• 本文:
◇ ◇ ◇

ポケットベル | kyupinの日記 気が向けば更新

ポケットベル

以前、総合病院に勤めていた時、精神科病床はけっこう多かったが、なんと精神科には夜、当直医がいなかった。病院トータルでは、内科、外科、救急外来を始め、何人か当直をしているので規則的にはこれで良かったらしい。もし精神科にも当直が必要であったなら、みんな死んでいたか、辞めていたと思う。なぜなら精神科は入院患者と外来をたった4人でやっていたし、時には引継ぎの関係で、2人と言う時もあったからだ。


毎日平均、新患が4人来る精神科外来なのである。こんな環境で1ヶ月を4人で当直を廻していたら当直しっぱなしだ。そんなわけで精神科は常にオンコール体制だった(いつでも呼び出される状態)。これはこれで大変なわけであるが。当時、まだ携帯電話は普及しておらず、みんなポケットベルを持っていた。まだ携帯電話は重くて大きく、また使用料金も高い時代だった。ポケットベルは、誰が自分にかけたかわからないが、とりあえず病院しかありえないので病院に電話をかけてみる。病院に電話をかけて指示で済むならばそれで終わり。もちろん病院に戻らなくてはならないこともあった。

◇ ◇ ◇

• 作業課題:
精神科のオンコールとポケットベルについての本文を、最後の文の後から書き継いでください。

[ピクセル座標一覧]
◇ ◇ ◇

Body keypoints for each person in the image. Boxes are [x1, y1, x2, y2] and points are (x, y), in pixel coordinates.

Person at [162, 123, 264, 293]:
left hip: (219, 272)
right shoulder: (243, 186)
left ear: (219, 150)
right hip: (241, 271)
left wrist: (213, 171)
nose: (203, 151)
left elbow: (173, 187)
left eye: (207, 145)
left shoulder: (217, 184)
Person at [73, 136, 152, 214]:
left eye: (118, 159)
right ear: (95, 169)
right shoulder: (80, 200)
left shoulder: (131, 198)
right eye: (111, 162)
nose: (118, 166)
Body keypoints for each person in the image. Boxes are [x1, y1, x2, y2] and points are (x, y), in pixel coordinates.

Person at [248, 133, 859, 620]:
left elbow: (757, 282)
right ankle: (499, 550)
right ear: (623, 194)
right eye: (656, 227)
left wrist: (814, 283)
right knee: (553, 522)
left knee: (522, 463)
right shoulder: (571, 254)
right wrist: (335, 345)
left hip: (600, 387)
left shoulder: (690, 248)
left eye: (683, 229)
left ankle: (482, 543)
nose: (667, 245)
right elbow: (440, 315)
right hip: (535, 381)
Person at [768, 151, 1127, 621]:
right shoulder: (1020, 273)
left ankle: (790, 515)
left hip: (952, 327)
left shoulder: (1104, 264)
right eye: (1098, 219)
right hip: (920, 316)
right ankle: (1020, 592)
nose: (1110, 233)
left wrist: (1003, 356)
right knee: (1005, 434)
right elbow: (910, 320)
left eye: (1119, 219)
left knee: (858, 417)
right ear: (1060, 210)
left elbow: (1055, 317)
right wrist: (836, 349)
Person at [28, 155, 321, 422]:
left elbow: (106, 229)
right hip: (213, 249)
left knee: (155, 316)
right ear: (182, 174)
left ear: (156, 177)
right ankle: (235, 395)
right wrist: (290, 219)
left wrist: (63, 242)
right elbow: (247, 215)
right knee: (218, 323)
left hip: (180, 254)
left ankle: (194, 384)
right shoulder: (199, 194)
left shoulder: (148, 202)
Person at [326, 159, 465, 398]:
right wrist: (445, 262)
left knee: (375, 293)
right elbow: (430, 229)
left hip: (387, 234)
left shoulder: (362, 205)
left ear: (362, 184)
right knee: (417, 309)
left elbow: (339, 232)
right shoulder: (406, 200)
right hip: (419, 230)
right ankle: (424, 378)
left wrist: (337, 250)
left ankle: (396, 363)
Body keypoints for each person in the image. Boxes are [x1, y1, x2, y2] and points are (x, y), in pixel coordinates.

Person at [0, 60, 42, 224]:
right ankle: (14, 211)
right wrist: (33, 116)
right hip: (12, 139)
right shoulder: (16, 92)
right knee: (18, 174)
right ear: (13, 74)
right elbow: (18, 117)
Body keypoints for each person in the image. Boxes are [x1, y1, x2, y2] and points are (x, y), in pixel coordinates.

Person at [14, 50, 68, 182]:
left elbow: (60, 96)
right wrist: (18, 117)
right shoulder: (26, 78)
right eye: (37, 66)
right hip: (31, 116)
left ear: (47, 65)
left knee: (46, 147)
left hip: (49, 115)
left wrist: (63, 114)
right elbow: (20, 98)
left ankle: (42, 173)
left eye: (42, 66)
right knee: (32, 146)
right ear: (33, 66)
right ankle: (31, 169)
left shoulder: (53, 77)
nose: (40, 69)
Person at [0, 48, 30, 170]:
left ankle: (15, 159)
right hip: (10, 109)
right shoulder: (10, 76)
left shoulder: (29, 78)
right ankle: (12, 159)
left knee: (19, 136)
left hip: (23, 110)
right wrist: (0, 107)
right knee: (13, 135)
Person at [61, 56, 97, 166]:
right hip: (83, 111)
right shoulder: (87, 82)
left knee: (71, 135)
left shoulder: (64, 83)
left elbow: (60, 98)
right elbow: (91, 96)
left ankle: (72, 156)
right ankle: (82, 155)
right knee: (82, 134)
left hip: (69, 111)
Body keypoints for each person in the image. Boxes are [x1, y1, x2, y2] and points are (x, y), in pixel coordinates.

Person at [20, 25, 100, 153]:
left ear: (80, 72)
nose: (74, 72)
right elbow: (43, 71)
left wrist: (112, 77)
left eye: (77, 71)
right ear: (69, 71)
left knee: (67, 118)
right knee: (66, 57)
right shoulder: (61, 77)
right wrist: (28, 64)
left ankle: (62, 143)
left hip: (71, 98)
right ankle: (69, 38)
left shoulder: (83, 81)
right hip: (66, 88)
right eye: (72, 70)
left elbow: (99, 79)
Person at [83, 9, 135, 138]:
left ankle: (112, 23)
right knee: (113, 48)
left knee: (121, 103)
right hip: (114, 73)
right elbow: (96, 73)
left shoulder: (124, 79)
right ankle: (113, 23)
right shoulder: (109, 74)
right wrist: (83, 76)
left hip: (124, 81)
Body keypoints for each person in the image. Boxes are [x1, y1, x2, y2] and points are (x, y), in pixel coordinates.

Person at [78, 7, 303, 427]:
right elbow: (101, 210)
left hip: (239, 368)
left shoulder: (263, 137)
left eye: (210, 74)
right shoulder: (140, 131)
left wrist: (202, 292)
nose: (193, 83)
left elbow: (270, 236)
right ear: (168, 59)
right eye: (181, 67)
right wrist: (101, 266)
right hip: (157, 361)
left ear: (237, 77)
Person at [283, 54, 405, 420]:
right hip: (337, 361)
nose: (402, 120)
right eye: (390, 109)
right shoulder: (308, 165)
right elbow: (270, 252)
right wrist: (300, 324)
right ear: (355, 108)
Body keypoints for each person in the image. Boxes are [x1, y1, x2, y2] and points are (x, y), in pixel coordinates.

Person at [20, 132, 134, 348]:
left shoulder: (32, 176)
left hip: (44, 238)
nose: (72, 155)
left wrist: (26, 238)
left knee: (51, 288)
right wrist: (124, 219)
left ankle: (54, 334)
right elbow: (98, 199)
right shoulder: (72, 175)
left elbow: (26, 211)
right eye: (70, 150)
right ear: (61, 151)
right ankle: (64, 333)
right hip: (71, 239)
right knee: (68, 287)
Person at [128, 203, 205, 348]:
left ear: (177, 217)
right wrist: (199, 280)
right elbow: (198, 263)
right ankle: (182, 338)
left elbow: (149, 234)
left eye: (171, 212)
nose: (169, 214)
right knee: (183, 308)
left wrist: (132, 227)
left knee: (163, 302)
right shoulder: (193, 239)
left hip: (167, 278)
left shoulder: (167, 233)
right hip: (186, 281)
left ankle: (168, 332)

◇ ◇ ◇

• 課題の解答:
どうしても病院に戻らなくてはいけなかった時は、あまり良い思い出がない。一度など、ずいぶんと遠くの競馬場に彼女と出かけていて、1レースが始まったばかりの時、ポケットベルが鳴りそのまま帰ってきたことがある。その時は、僕の患者さんが麻痺性イレウスを起こしているということだった。もちろん、僕が帰らなくても総合病院なので内科医がなんとかする。僕が帰ってきたところで、仕事は何もないことが多いのである。しかし、そんなことはともかく、主治医が競馬場にいるんじゃダメでしょ。普通。


総合病院で他科と持ちつ持たれつになっている場合、こんなところがダメなのである。オンコールでは日々、あまり休みになっていない。あと、臨床心理士の超ハイレベル勉強会みたいなもんに出ていたら、保護室に患者さんが火を放って大急ぎで帰ったことがある。ポケットベルは時々誤作動が起こる。電気店内とか、時には原因不明のものもあった。慌てて電話すると、誰もかけてませんなどと言われる。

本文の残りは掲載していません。